Editor's Note: the above formatting is HB's, but APW inserted these breaks manually so that you could see them where HB entered them. This posting format (Matt's script) does not support formatting tags. To indicate line breaks, insert them by typing in slashes "/" in the text/like this/so the reader can see where/you mean to/indicate a break. --Thanks.

hugh bone
USA - Sun Feb 28 06:00:31 1999
Cheryl, I really enjoyed this poem! When I read a poem, I automatically pause at the end of a line. Therefore, I do not think the punctuation is necessary at the end of the line. But I do think the punctuation in the middle of the line is very good and very important: "permanent in cement, ready". "Turtles frozen halfway up the ice" is a vivid yet eeire touch to the frozen pond. I like it!
Debby
USA - Tue Mar 2 09:47:48 1999
I do not think you need commas at the end of the lines. This poem in particular, flows so well and the pause is created by the line break. I also love the displaced stanzas, conveying the skating movement, and there are good images in your frozen pond. Very enjoyable read. Paula
Paula grenside
ITALY - Tue Mar 2 13:34:09 1999
I agree with you that a comma placed at the end of a line adds a bit of a pause in the reading of a poem, I do this myself. But judging from some of the comments there are always going to be readers who pause at the end of every line, miss punctuation in the middle of lines or will just do anything to break away from grammar, or rules. From your comments it seems that you think the commas serve a purpose, and they do for me, they create a swing to guide the reader, whether or not the reader follows is sometimes out of your control. The other suggestion I would give is in the line /parents' jeeps left high-beams on,/ leave out the word "left." Maybe say /parent's jeeps--high beams on/.

§ Problem set:
a. In the poem comments, which word does the last commenter suggest leaving out of the line about the parents' jeeps?
b. Please echo the poem comments word for word, starting with "Editor's Note: the" and going on through "pond. I like it!".

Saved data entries
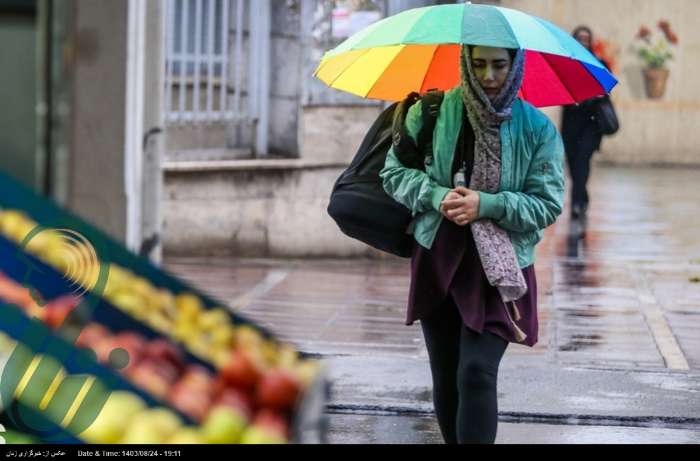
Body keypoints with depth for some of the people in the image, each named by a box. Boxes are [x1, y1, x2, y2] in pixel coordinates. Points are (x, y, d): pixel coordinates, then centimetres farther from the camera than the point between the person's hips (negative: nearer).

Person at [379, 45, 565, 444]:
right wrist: (437, 196, -15)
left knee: (477, 375, -16)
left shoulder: (538, 129, -3)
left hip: (498, 268, -2)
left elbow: (548, 205, -5)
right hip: (438, 260, 3)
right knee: (445, 378, 10)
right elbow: (394, 172, 4)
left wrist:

§ Activity answers:
a. "Left."

b.
Editor's Note: the above formatting is HB's, but APW inserted these breaks manually so that you could see them where HB entered them. This posting format (Matt's script) does not support formatting tags. To indicate line breaks, insert them by typing in slashes "/" in the text/like this/so the reader can see where/you mean to/indicate a break. --Thanks.

hugh bone
USA - Sun Feb 28 06:00:31 1999
Cheryl, I really enjoyed this poem! When I read a poem, I automatically pause at the end of a line. Therefore, I do not think the punctuation is necessary at the end of the line. But I do think the punctuation in the middle of the line is very good and very important: "permanent in cement, ready". "Turtles frozen halfway up the ice" is a vivid yet eeire touch to the frozen pond. I like it!